Last week we wrote about the bleak financial picture for New Mexico come January — a possible $1 billion shortfall, and many tough, tough decisions still to come. Well, the Land of Enchantment isn’t the only state to face a world of hurt when state lawmakers convene next year to cobble together a budget for the year that starts July 1. Kentucky confronts a similarly scary scenario, the Louisville Courier Journal reports.
In our part of the world, Arizona’s finances are so bad that it is contemplating putting its prisons into private hands, reports the New York Times. “State officials will soon seek bids from private companies for nine of the state’s 10 prison complexes that house roughly 40,000 inmates, including the 127 here on death row,” the paper reports. “It is the first effort by a state to put its entire prison system under private control.”
A non-budget-related story out of Wisconsin shows how a movement beginning there aims to give the state schools superintendent ‘super duper powers’ to intervene in failing schools, including suggesting curriculum changes.
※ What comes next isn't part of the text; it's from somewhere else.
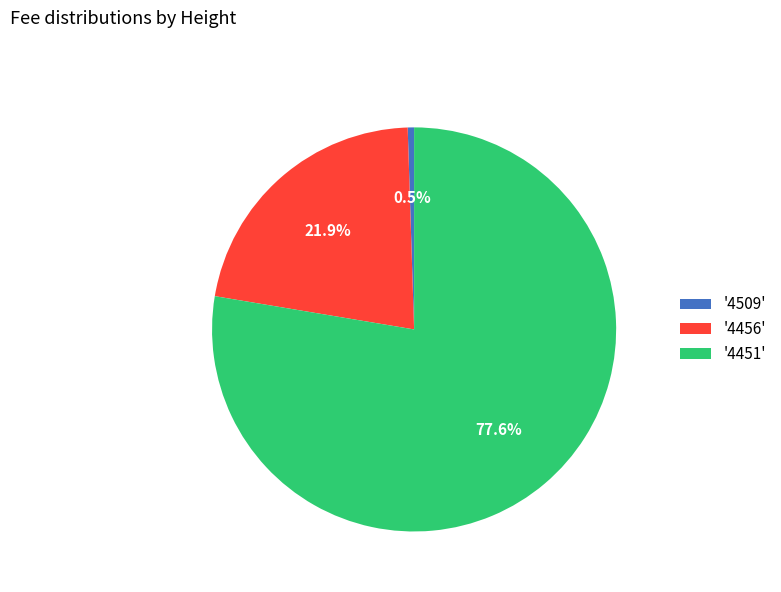

What portion of the pie excludes '4509'?

99.5%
The reason: Wisconsin wants to compete better for federal education grants, the Milwaukee Journal Sentinel reports.
Rhode Island, meanwhile, may be the first state to try to track swine flu through electronic data, the Associated Press reports.
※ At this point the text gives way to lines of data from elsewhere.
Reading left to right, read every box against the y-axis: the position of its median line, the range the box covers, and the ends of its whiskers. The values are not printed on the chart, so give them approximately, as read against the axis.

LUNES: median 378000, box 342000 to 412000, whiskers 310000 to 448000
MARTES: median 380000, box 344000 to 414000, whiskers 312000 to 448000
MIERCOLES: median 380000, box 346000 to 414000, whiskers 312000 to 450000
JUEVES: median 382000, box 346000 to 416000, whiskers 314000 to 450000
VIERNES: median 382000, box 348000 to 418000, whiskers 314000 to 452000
Newspaper web sites are not holding onto ad dollars, even as Internet advertising is creeping back in a sour economy. More and more advertisers may plan big splashes for the big newspaper sites — Washingtonpost.com, nytimes.com and the Wall Street Journal — but they are more often spreading dollars to Internet-based ad exchanges like Advertising.com from AOL and DoubleClick Ad Exchange from Google, which dominate the buying and selling of extra space, the New York Times reports.
Are more newspapers beginning to move their websites toward the pay model? Advertising Age takes a stab at that issue, and answers with ‘Well, maybe.’
And after the recession, what’s next for newspapers. Editor & Publisher ponders that question in a thoughtful piece quoting people who get paid to think about such things.